## Task to carry out
From the data below, return the exact lines starting at the line containing "Rendered at 1275 by 1650 pixels." and ending at the line containing "List each element's", both included, and nothing else.

## Data records
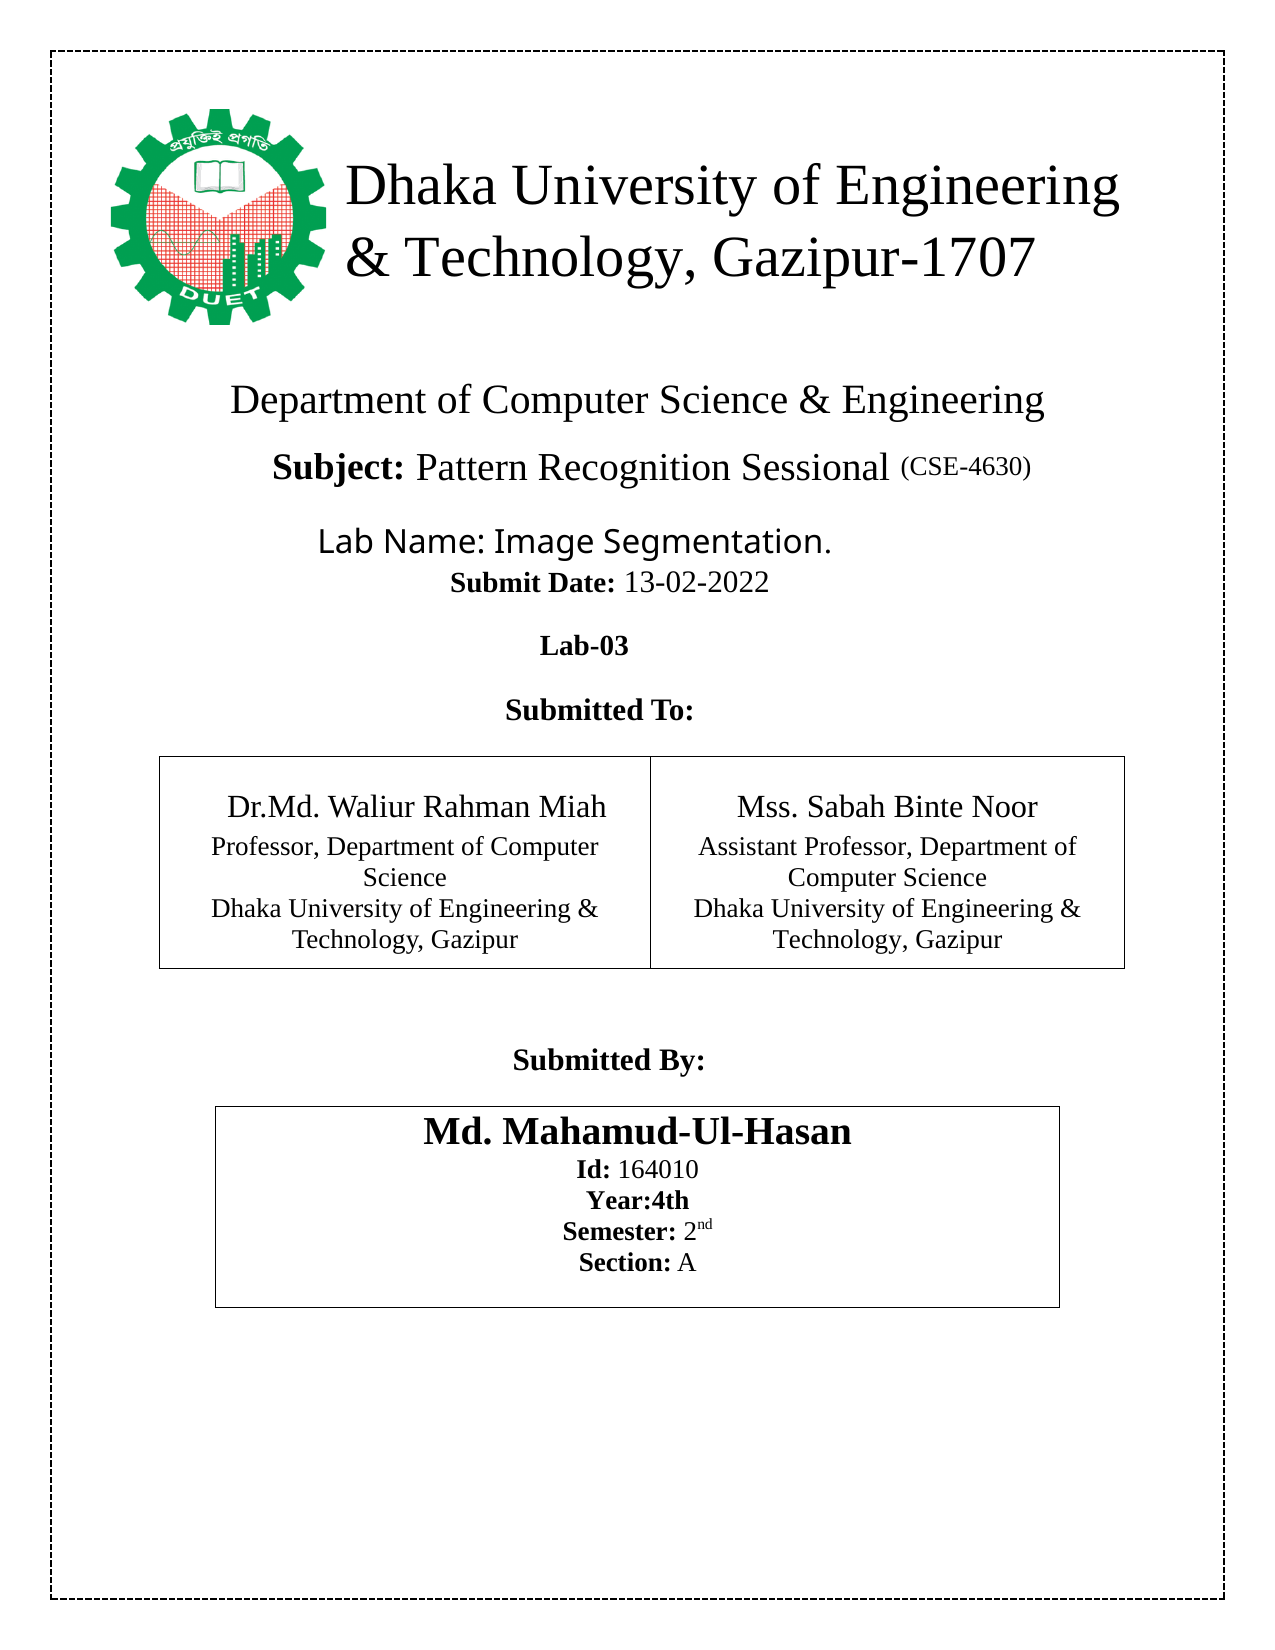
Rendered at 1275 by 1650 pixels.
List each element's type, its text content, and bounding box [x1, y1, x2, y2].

...

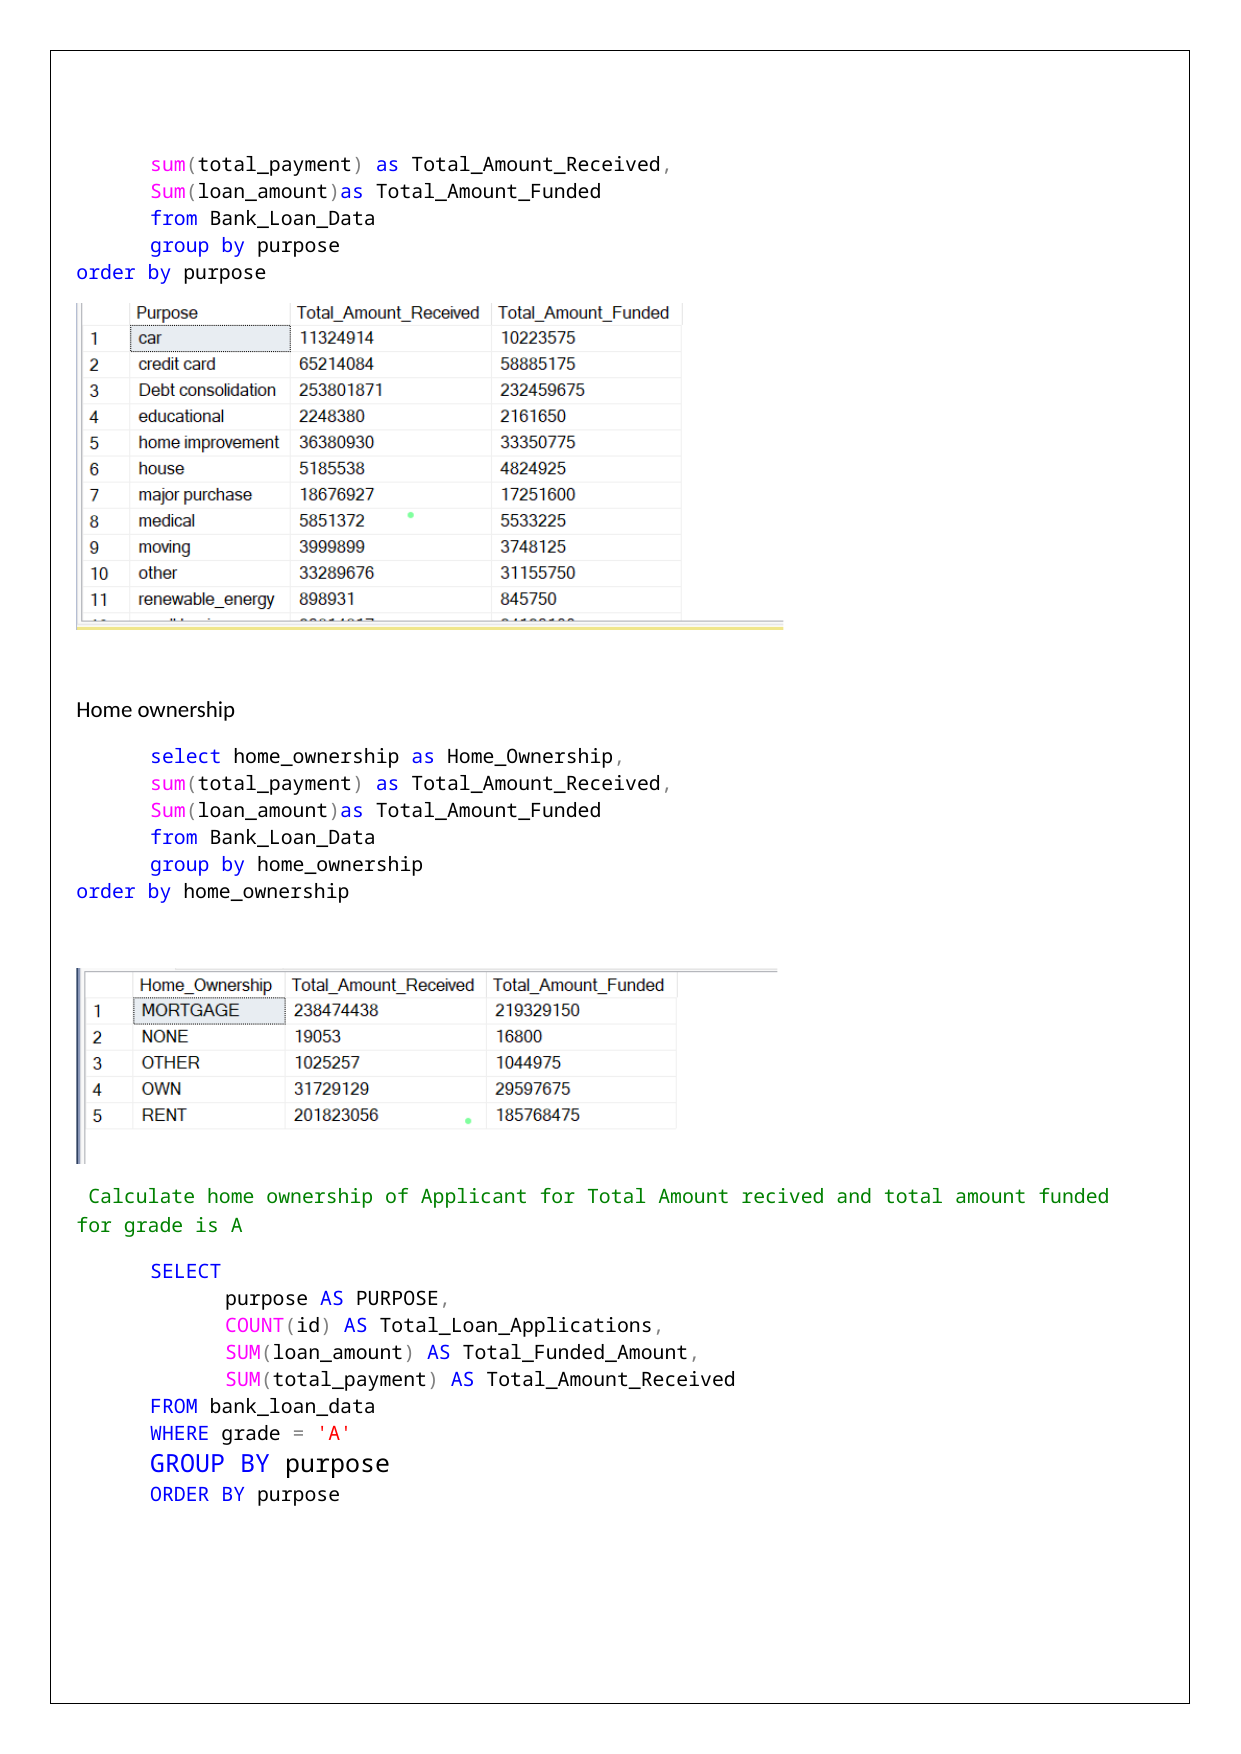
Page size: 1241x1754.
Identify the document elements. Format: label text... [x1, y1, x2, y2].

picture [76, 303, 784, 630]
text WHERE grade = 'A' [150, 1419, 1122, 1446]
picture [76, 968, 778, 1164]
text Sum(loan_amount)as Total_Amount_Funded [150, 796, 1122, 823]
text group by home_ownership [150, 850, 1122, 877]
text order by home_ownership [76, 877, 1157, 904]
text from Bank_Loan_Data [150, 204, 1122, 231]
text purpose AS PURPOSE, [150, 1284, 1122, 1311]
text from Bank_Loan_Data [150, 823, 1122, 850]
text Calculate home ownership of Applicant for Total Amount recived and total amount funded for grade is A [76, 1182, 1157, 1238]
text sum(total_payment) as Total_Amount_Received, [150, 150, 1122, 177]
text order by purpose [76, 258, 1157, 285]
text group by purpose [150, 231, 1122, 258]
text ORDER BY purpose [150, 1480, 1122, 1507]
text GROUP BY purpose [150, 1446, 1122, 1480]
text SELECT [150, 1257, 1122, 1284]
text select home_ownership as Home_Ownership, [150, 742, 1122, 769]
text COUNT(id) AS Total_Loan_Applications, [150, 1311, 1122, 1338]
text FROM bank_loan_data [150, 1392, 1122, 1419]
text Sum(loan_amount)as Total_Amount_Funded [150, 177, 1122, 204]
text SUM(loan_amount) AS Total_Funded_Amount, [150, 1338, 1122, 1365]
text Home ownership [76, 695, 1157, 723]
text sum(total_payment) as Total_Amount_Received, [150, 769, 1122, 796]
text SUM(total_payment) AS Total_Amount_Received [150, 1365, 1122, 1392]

## Exercise result
Rendered at 1275 by 1650 pixels.
List each element's type, its text content, and bounding box [x1, y1, x2, y2].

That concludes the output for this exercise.